# DNR (Game Warden)



## rcl700 (Feb 24, 2015)

I'm looking for information on becoming a DNR Conservation Ranger. There seems to be little information out there related to current job duties, job openings, and other related information. Are there any DNR Rangers on this site that can answer questions about the department? 

I mostly find back dated posts indicating they are on a severe hiring cut back. Is this still the case. I have an associate's degree and a clean criminal record. I'm just wondering how hard it is to get on with a department like this. 
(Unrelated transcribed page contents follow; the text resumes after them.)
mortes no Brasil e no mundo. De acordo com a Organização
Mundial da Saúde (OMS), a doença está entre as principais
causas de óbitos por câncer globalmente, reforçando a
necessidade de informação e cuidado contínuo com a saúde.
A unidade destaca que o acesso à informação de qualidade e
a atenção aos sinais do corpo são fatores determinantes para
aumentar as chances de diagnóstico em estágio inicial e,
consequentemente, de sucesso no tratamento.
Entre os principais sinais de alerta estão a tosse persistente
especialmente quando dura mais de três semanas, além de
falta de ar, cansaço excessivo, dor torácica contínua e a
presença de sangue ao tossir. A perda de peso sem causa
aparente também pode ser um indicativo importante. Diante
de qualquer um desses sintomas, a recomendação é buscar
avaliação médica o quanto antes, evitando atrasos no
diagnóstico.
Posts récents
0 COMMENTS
Any insight into becoming a conservation Ranger or the pros and cons would be greatly appreciated.


Thanks guys.


----------



## Cedarridge Tomcat (Feb 26, 2015)

Hey,  Have you checked in on the internships available w/DNR?  Go to the www.gohuntgeorgia.com site and take a look....good way to get your foot-in-the-door!!  Its under the get involved tab


----------



## Atlanta Dawg (Feb 27, 2015)

Curious-so I googled what is being sought and it brings up their websites with applications, openings, details, etc....perhaps you should do likewise and see where it leads.


----------



## satchmo (Feb 27, 2015)

Pm C.Killmaster, he definitely knows. Good luck to you.


----------



## BBond (Mar 2, 2015)

http://www.gadnr.org/sites/uploads/dnr/pdf/Becoming_a_CONSERVATION_RANGER_%285-1-12%29.pdf


----------